* **YOUR INSTRUCTIONS**: Find "to be misled" and "estate nearby. It" in the records below. Copy the lines holding them and every line between, exactly, and no others.

%%

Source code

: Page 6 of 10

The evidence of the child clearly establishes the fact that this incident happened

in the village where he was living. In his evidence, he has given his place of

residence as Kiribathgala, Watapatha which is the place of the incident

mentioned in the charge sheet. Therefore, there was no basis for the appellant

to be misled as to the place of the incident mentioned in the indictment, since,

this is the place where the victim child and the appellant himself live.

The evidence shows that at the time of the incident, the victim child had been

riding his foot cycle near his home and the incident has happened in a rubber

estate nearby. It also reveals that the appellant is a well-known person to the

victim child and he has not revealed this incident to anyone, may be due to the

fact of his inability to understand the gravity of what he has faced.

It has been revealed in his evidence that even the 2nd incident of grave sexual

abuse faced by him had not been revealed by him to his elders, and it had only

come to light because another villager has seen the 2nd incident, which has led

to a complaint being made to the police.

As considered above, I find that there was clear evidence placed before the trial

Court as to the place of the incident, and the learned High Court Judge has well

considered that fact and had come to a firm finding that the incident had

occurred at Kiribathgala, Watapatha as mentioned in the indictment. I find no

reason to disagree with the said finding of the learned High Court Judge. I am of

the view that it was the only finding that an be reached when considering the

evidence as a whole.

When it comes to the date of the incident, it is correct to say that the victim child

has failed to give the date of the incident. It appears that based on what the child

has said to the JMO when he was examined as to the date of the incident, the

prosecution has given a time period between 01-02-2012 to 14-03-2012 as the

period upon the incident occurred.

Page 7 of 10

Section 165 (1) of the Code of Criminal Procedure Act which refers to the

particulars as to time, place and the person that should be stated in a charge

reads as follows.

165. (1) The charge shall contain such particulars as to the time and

%%

* **ANSWER BELOW**:
to be misled as to the place of the incident mentioned in the indictment, since,

this is the place where the victim child and the appellant himself live.

The evidence shows that at the time of the incident, the victim child had been

riding his foot cycle near his home and the incident has happened in a rubber

estate nearby. It also reveals that the appellant is a well-known person to the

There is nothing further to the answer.